Im Rahmen des „CO2ZERO“-Programms bieten Sie Ihren Fluggästen weitere Optionen zur CO2-Kompensation an. Um welche Möglichkeiten handelt es sich dabei?

Bereits seit 2009 bieten wir unseren Kunden und Kundinnen die Möglichkeit, den CO2-Ausstoß zu kompensieren. Dabei setzen wir auf Ausgleichsprojekte, die vom „Gold Standard“ zertifiziert sind. Dieser wird auch vom Umweltbundesamt empfohlen. Gleichzeitig bieten wir ab sofort auch SAF-basierte Optionen an. Diese reduzieren die CO2-Emissionen direkt, sind aber natürlich deutlich kostspieliger als die Kompensation. Trotzdem möchten wir unseren Kunden und Kundinnen diese Möglichkeit geben, ihren CO2-Fußabdruck unmittelbar zu reduzieren.
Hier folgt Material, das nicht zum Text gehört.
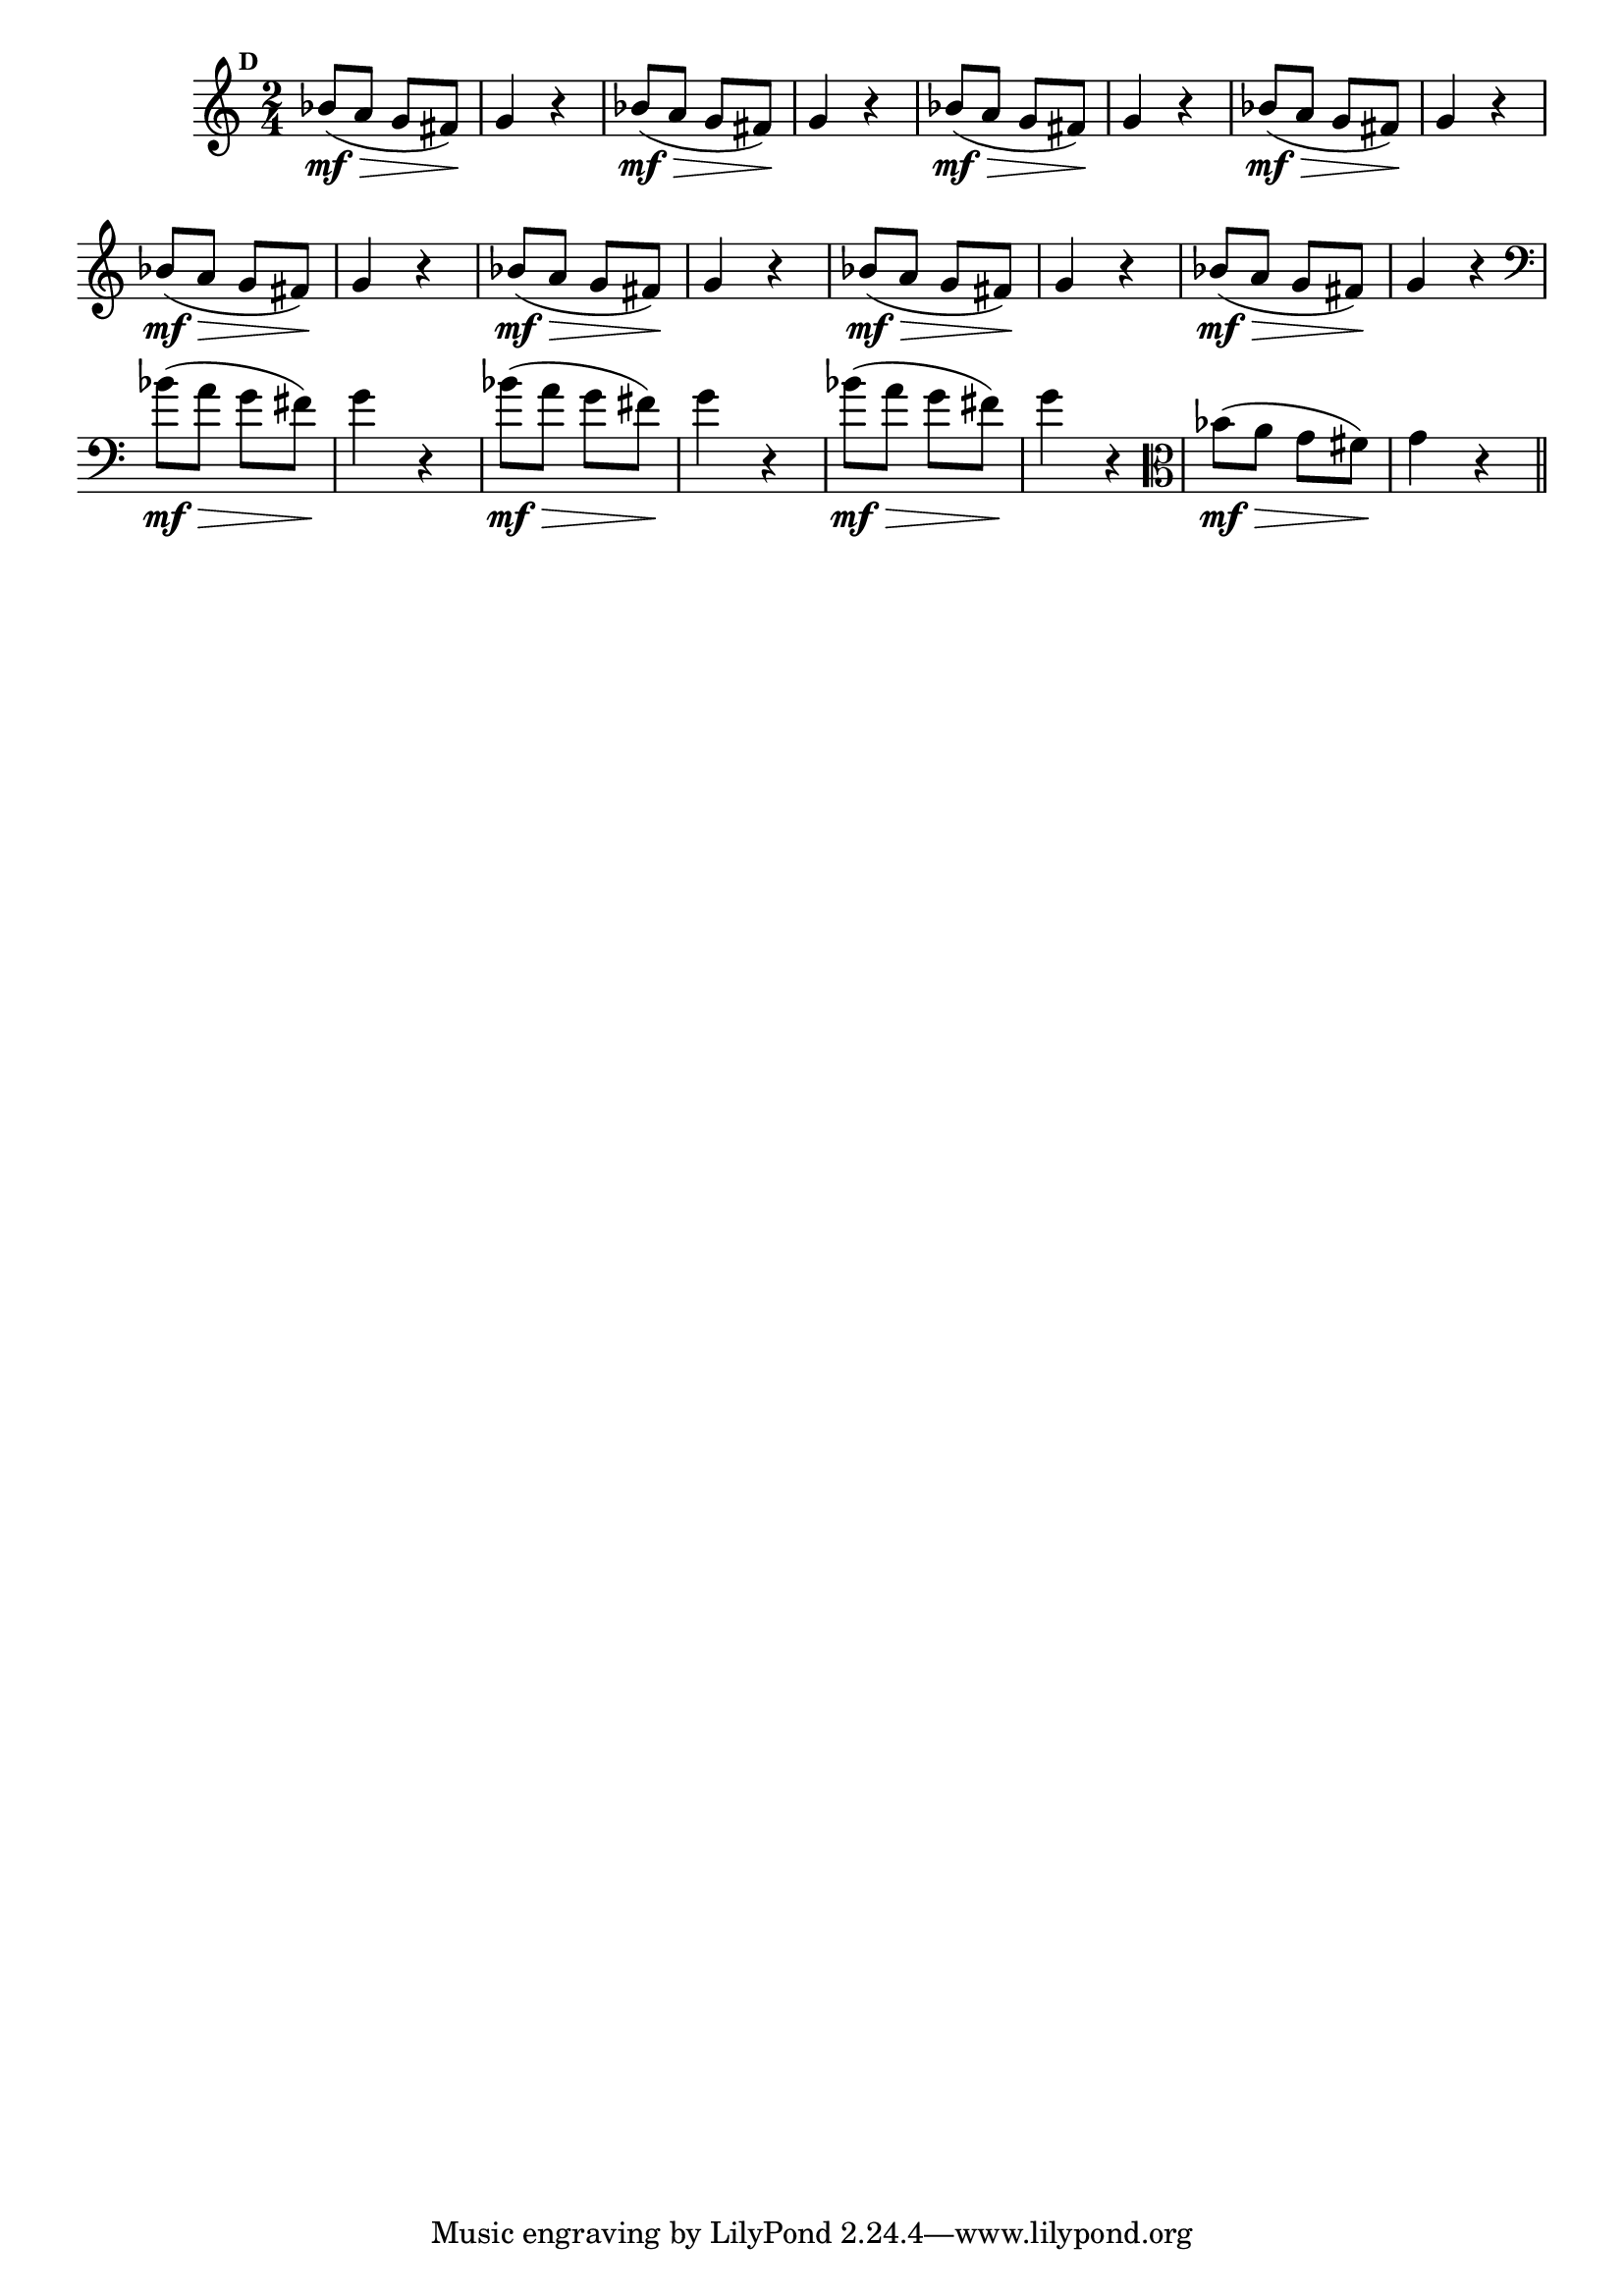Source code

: 
\version "2.14.2"

%\header { texidoc="Mais Perguntas e Respostas"}

\relative c'' {

  \time 2/4 
  \override Score.BarNumber #'transparent = ##t
                                %\override Score.RehearsalMark #'font-family = #'roman
  \override Score.RehearsalMark #'font-size = #-2
  \set Score.markFormatter = #format-mark-numbers


  \mark 4

                                % CLARINETE

  \tag #'cl {
    bes8\mf\>( a g fis\!) g4 r
  }

                                % FLAUTA

  \tag #'fl {
    bes8\mf\>( a g fis\!) g4 r
  }

                                % OBOÉ

  \tag #'ob {
    bes8\mf\>( a g fis\!) g4 r
  }

                                % SAX ALTO

  \tag #'saxa {
    bes8\mf\>( a g fis\!) g4 r
  }

                                % SAX TENOR

  \tag #'saxt {
    bes8\mf\>( a g fis\!) g4 r
  }

                                % SAX GENES

  \tag #'saxg {
    bes8\mf\>( a g fis\!) g4 r
  }

                                % TROMPETE

  \tag #'tpt {
    bes8\mf\>( a g fis\!) g4 r
  }

                                % TROMPA

  \tag #'tpa {
    bes8\mf\>( a g fis\!) g4 r
  }


                                % TROMBONE

  \tag #'tbn {
    \clef bass
    bes8\mf\>( a g fis\!) g4 r
  }

                                % TUBA MIB

  \tag #'tbamib {
    \clef bass
    bes8\mf\>( a g fis\!) g4 r
  }

                                % TUBA SIB

  \tag #'tbasib {
    \clef bass
    bes8\mf\>( a g fis\!) g4 r
  }

                                % VIOLA

  \tag #'vla {
    \clef alto
    bes8\mf\>( a g fis\!) g4 r
  }


                                % FINAL

  \bar "||"

}



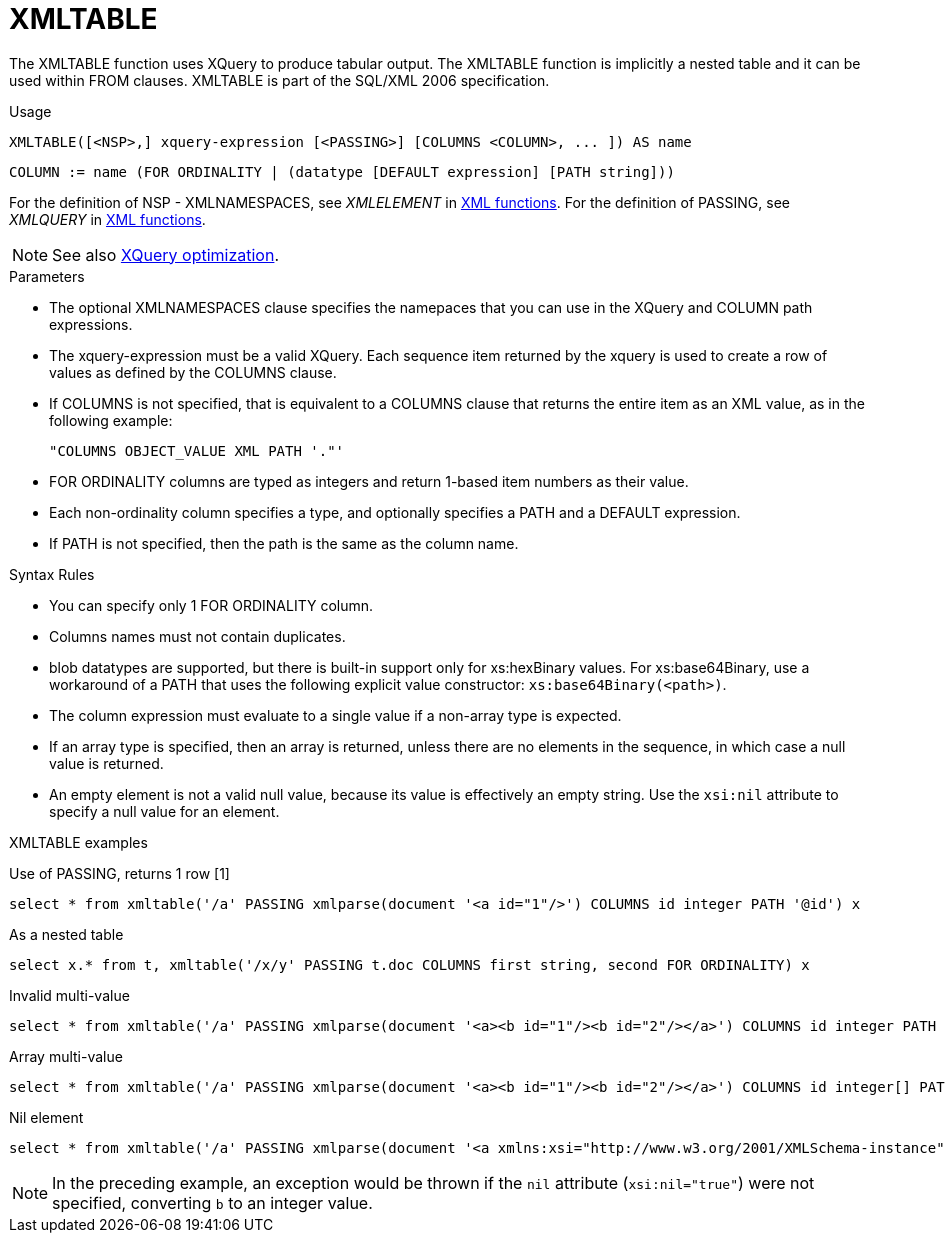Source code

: // Module included in the following assemblies:
// as_from-clause.adoc
[id=xmltable]
= XMLTABLE

The XMLTABLE function uses XQuery to produce tabular output. 
The XMLTABLE function is implicitly a nested table and it can be used within FROM clauses. 
XMLTABLE is part of the SQL/XML 2006 specification.

.Usage

[source,sql]
----
XMLTABLE([<NSP>,] xquery-expression [<PASSING>] [COLUMNS <COLUMN>, ... ]) AS name
----

[source,sql]
----
COLUMN := name (FOR ORDINALITY | (datatype [DEFAULT expression] [PATH string]))
----

For the definition of NSP - XMLNAMESPACES, see _XMLELEMENT_ in xref:xmlelement[XML functions].
For the definition of PASSING, see _XMLQUERY_ in xref:xmlquery[XML functions].

NOTE: See also xref:xquery-optimization[XQuery optimization].

.Parameters

* The optional XMLNAMESPACES clause specifies the namepaces that you can use in the XQuery and COLUMN path expressions.

* The xquery-expression must be a valid XQuery. 
Each sequence item returned by the xquery is used to create a row of values as defined by the COLUMNS clause.

* If COLUMNS is not specified, that is equivalent to a COLUMNS clause that returns the entire item as an XML value, as in the following example: 
+
```
"COLUMNS OBJECT_VALUE XML PATH '."'
```

* FOR ORDINALITY columns are typed as integers and return 1-based item numbers as their value.

* Each non-ordinality column specifies a type, and optionally specifies a PATH and a DEFAULT expression.

* If PATH is not specified, then the path is the same as the column name. 

.Syntax Rules

* You can specify only 1 FOR ORDINALITY column.

* Columns names must not contain duplicates.

* blob datatypes are supported, but there is built-in support  only for xs:hexBinary values. 
For xs:base64Binary, use a workaround of a PATH that uses the following explicit value constructor: `xs:base64Binary(<path>)`.

* The column expression must evaluate to a single value if a non-array type is expected.

* If an array type is specified, then an array is returned, unless there are no elements in the sequence, in which case a null value is returned.

* An empty element is not a valid null value, because its value is effectively an empty string.  
Use the `xsi:nil` attribute to specify a null value for an element.

.XMLTABLE examples

Use of PASSING, returns 1 row [1]::

[source,sql]
----
select * from xmltable('/a' PASSING xmlparse(document '<a id="1"/>') COLUMNS id integer PATH '@id') x
----

As a nested table::

[source,sql]
----
select x.* from t, xmltable('/x/y' PASSING t.doc COLUMNS first string, second FOR ORDINALITY) x
----

Invalid multi-value::

[source,sql]
----
select * from xmltable('/a' PASSING xmlparse(document '<a><b id="1"/><b id="2"/></a>') COLUMNS id integer PATH 'b/@id') x
----

Array multi-value::

[source,sql]
----
select * from xmltable('/a' PASSING xmlparse(document '<a><b id="1"/><b id="2"/></a>') COLUMNS id integer[] PATH 'b/@id') x
----

Nil element::

[source,sql]
----
select * from xmltable('/a' PASSING xmlparse(document '<a xmlns:xsi="http://www.w3.org/2001/XMLSchema-instance"><b xsi:nil="true"/></a>') COLUMNS id integer PATH 'b') x
----
NOTE: In the preceding example, an exception would be thrown if the `nil` attribute (`xsi:nil="true"`) were not specified, converting `b` to an integer value.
Der CO2-Impact-Service der KLM im Rahmen der Aktion "Fly Responsibly".

Was konkret erhofft sich KLM von der Initiative „Fly Responsibly“?

Diese Initiative haben wir 100 Tage vor unserem 100. Geburtstag 2019 gestartet, mit dem Ziel, überhaupt auch noch in 100 Jahren fliegen zu dürfen. Wir möchten sowohl unsere Kunden und Kundinnen sensibilisieren als auch die Kräfte innerhalb der Branche bündeln, um gemeinsam vor allem die Herstellung von SAF zu forcieren. Parallel entwickeln wir „Flying Blue“ zu einem nachhaltigeren Airline-Treueprogramm: Wer verantwortungsbewusster reist, wird mit zusätzlichen „Experience Points“ (XP) belohnt, die den „Flying Blue“-Status bestimmen. Für jeweils 2000 Meilen oder 10 Euro, die Mitglieder aktiv für den Kauf von SAF oder für die Kompensation bei KLM ausgeben oder für wohltätige Zwecke spenden, erhalten sie jetzt einen Experience Point.

Auf der Website kann man über die „Sustainable Flight Challenge“ lesen, bei der KLM teilnimmt – eine großartige Idee, wie wir finden! Könnten Sie die Aktion einmal kurz beschreiben?

Gemeinsam mit unseren Partner-Fluggesellschaften in der SkyTeam-Allianz haben wir im Frühjahr diesen „Wettbewerb“ im Bereich der ökologischen Nachhaltigkeit durchgeführt. Es ging weniger darum, ein Ranking aufzustellen, als darum, neue Ideen in der Praxis rund um den Flug zu testen, und zwar vom Check-in bis zur Gepäckausgabe am Zielflughafen. Die Ergebnisse, die aktuell erstellt werden, teilen wir mit den teilnehmenden Airlines. Es geht zum Beispiel um Abfallvermeidung, Recycling und optimierte Flugrouten. Nächstes Jahr ist geplant, auch Airlines außerhalb der Allianz einzuladen, damit wir hier branchenweit gemeinsam vorangehen – für eine nachhaltigere Luftfahrt weltweit.